## WHAT YOU ARE ASKED TO DO
Every line from the start of the entries up to and including the one bearing "31: (860, 491, 0.90)" must be printed verbatim, without the pictures.

## SUPPLIED RECORDS
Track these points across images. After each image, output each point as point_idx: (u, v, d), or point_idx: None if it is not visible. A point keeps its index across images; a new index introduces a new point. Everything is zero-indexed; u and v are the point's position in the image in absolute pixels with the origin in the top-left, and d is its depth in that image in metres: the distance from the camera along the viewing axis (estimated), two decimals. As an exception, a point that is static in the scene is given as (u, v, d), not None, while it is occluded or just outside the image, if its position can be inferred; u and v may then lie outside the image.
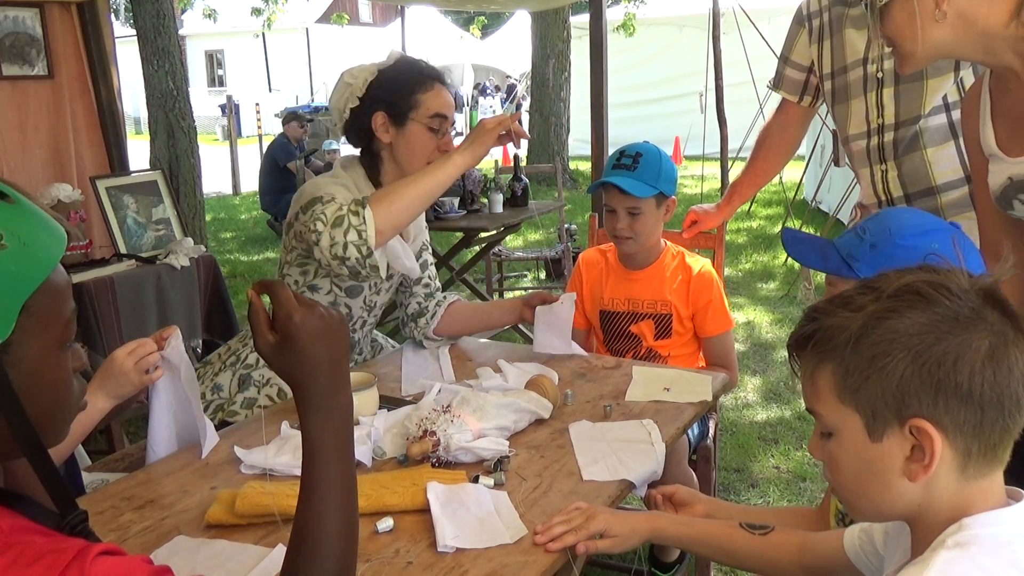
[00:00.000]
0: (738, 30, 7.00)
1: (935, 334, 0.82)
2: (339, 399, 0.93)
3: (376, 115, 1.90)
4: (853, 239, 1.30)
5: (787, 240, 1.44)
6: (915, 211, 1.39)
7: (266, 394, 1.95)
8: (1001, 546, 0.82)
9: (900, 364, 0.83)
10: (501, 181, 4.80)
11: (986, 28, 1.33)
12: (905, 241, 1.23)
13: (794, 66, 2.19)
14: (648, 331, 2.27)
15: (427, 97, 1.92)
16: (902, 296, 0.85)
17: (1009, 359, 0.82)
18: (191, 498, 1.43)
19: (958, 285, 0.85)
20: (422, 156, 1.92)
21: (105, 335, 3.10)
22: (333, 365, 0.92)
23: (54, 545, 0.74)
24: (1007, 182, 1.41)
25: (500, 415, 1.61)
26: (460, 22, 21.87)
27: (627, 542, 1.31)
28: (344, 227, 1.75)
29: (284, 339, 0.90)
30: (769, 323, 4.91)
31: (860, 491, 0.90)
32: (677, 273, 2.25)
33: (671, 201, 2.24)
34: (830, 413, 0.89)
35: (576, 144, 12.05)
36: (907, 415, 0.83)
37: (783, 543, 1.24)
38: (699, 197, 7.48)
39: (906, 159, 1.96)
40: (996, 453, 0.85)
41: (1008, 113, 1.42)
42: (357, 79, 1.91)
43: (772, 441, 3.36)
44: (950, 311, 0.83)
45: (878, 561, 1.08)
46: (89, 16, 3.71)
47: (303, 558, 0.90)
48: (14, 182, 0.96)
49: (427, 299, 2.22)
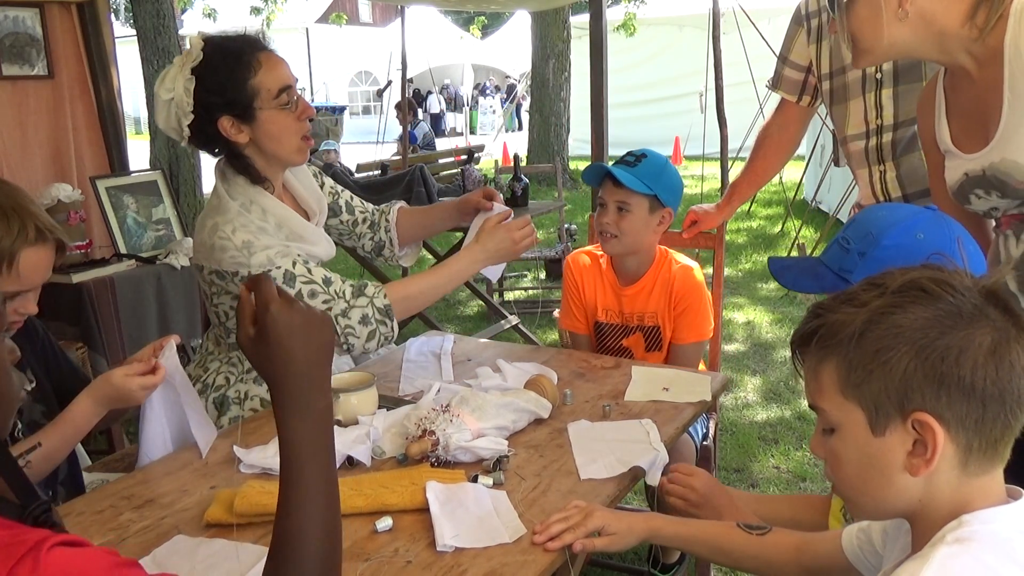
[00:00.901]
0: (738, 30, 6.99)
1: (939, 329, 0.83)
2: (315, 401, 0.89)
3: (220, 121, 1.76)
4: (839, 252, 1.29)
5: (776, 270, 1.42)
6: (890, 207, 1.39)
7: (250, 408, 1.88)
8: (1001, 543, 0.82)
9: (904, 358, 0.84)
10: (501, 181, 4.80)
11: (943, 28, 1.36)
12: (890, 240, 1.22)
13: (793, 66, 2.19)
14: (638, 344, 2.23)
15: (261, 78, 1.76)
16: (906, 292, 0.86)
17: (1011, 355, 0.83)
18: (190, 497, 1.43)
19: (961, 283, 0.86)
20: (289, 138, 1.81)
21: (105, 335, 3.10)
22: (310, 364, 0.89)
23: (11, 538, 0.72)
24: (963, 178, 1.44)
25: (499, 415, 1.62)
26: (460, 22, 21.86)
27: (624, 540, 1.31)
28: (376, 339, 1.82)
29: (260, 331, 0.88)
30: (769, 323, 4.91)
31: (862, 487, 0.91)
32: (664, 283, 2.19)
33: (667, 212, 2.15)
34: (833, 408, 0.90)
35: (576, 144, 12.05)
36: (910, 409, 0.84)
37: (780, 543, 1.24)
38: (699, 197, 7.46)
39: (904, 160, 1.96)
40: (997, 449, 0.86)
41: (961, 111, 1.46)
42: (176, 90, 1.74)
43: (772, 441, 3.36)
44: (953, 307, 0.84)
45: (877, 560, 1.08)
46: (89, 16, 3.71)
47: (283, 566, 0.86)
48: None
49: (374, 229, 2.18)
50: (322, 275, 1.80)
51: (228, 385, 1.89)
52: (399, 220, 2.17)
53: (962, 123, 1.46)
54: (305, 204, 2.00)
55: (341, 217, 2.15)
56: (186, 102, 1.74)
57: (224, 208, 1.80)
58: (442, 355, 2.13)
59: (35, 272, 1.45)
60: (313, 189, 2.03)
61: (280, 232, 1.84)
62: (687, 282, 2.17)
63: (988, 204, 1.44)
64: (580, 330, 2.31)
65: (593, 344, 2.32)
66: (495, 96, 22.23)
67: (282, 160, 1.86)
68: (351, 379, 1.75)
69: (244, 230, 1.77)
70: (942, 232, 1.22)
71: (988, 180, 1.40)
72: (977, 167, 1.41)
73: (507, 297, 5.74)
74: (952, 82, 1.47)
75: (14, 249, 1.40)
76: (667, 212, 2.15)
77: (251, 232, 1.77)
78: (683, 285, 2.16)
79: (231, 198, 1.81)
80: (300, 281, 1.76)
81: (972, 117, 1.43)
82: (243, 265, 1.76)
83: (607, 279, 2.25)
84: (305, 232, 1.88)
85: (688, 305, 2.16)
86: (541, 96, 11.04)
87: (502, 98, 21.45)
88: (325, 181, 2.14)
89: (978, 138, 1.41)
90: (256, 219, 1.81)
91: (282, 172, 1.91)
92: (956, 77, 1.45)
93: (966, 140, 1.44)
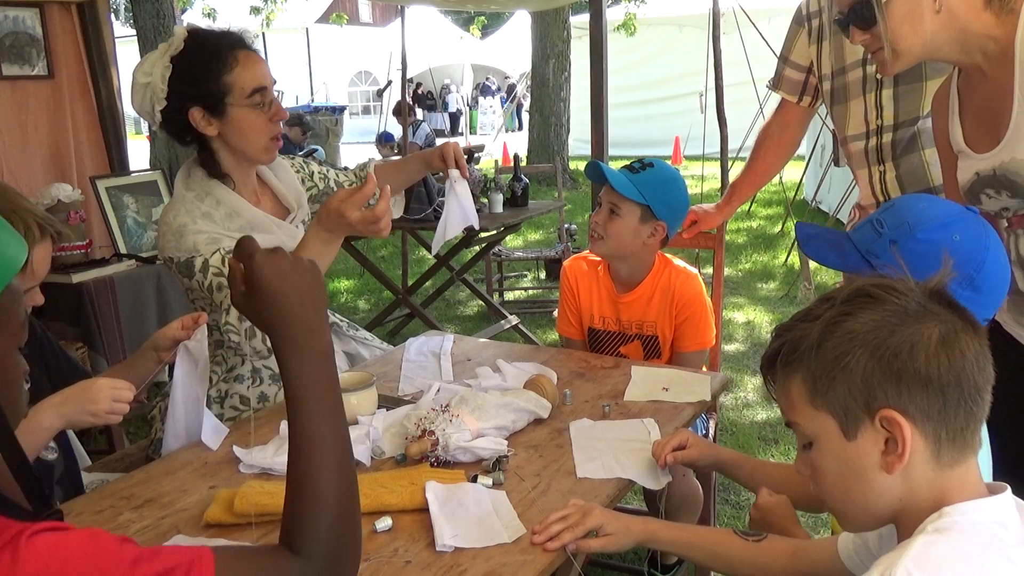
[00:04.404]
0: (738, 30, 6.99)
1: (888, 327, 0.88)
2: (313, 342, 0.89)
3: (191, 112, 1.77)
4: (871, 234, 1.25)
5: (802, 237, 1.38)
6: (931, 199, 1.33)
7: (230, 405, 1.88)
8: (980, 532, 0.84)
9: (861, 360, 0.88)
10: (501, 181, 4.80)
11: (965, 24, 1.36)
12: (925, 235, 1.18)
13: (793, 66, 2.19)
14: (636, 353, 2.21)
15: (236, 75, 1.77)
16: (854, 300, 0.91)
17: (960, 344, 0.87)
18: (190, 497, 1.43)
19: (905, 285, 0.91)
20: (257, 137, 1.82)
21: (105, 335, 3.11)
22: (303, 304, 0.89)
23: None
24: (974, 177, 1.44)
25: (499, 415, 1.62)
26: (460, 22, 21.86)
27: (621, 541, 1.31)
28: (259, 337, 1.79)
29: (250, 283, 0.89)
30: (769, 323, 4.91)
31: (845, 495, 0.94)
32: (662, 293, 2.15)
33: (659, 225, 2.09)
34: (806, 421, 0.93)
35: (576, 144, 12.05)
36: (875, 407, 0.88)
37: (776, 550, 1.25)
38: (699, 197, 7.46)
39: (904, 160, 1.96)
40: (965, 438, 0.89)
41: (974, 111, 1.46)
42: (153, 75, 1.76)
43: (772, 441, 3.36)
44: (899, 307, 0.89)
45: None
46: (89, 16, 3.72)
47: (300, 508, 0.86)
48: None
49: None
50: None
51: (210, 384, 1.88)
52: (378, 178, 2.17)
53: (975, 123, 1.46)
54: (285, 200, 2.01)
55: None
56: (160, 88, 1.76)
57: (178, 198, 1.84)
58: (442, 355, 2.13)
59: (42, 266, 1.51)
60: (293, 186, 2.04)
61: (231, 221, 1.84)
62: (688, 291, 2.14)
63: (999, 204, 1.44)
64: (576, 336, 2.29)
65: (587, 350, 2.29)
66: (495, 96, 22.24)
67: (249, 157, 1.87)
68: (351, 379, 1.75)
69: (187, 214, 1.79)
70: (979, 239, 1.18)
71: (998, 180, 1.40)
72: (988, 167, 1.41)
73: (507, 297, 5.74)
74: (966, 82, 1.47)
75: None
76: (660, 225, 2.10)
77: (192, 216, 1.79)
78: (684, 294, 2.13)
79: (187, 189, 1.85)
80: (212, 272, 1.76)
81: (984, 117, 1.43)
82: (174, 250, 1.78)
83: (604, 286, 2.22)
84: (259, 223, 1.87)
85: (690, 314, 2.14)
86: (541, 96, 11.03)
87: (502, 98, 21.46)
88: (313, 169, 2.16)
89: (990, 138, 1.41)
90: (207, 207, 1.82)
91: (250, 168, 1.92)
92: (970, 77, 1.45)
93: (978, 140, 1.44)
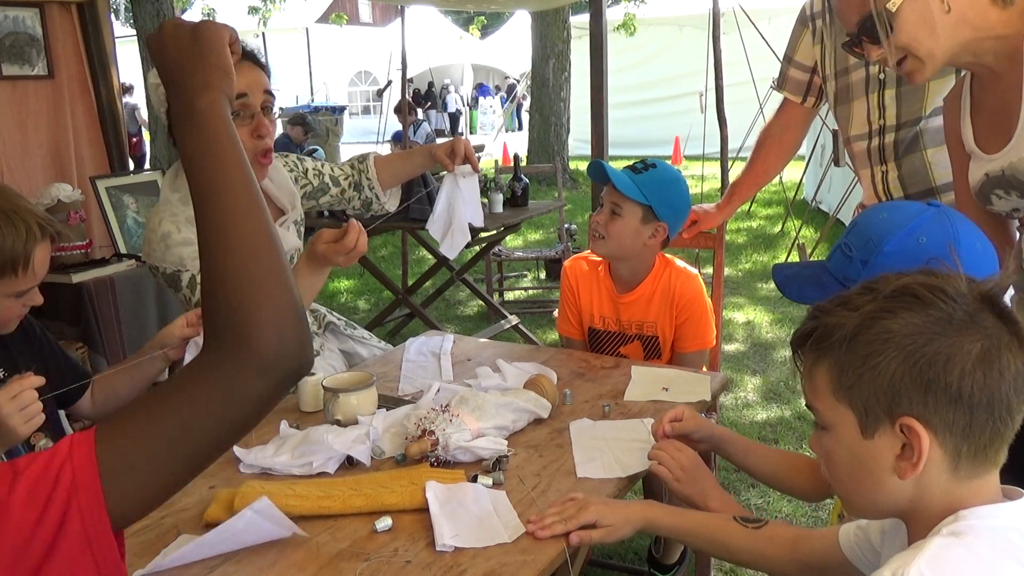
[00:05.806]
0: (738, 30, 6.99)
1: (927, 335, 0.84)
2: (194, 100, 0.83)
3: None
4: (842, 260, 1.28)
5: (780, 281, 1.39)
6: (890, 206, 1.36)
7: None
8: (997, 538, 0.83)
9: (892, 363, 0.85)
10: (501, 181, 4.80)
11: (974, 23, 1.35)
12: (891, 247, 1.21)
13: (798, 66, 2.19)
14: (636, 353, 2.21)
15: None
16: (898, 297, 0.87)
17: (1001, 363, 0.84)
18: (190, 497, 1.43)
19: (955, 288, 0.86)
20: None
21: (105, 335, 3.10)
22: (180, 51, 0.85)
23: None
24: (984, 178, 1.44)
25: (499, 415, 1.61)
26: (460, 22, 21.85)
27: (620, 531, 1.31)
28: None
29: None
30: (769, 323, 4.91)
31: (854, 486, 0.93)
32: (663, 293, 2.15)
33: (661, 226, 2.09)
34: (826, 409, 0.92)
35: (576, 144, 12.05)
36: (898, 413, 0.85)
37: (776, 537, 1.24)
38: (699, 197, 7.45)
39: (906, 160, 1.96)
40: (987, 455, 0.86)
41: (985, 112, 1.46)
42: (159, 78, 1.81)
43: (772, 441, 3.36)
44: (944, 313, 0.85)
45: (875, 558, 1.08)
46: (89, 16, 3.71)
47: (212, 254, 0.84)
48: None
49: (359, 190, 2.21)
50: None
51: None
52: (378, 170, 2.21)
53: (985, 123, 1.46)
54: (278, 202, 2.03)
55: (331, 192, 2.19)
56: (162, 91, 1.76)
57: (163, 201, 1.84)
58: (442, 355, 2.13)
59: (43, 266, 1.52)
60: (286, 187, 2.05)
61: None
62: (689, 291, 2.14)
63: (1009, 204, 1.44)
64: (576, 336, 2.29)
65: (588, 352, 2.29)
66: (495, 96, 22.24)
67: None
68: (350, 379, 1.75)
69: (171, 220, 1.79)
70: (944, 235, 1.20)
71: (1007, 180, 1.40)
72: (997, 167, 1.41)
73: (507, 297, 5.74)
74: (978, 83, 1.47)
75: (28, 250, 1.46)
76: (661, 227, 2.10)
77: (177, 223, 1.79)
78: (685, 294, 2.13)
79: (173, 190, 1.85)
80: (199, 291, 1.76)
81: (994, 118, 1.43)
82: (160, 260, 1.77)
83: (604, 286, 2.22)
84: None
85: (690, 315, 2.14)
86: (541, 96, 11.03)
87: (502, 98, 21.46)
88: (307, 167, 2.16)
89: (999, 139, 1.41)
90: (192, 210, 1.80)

## EXERCISE OUTPUT
Track these points across images. After each image, output each point as point_idx: (u, v, d), or point_idx: None if it is not visible. A point keeps its index across images; a new index introduces a new point. Everything is zero-indexed; u and v are the point's position in the image in absolute pixels with the origin in the top-left, and d is its depth in that image in metres: the distance from the camera along the viewing axis (estimated), two decimals. As an exception, a point that is static in the scene is given as (u, v, d), not None, while it is occluded or just outside the image, if its position can be inferred; u and v may then lie outside the image.
[00:00.000]
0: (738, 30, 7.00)
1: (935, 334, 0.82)
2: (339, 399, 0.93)
3: (376, 115, 1.90)
4: (853, 239, 1.30)
5: (787, 240, 1.44)
6: (915, 211, 1.39)
7: (266, 394, 1.95)
8: (1001, 546, 0.82)
9: (900, 364, 0.83)
10: (501, 181, 4.80)
11: (986, 28, 1.33)
12: (905, 241, 1.23)
13: (794, 66, 2.19)
14: (648, 331, 2.27)
15: (427, 97, 1.92)
16: (902, 296, 0.85)
17: (1009, 359, 0.82)
18: (191, 498, 1.43)
19: (958, 285, 0.85)
20: (422, 156, 1.92)
21: (105, 335, 3.10)
22: (333, 365, 0.92)
23: (54, 545, 0.74)
24: (1007, 182, 1.41)
25: (500, 415, 1.61)
26: (460, 22, 21.87)
27: (627, 542, 1.31)
28: (344, 227, 1.75)
29: (284, 339, 0.90)
30: (769, 323, 4.91)
31: (860, 491, 0.90)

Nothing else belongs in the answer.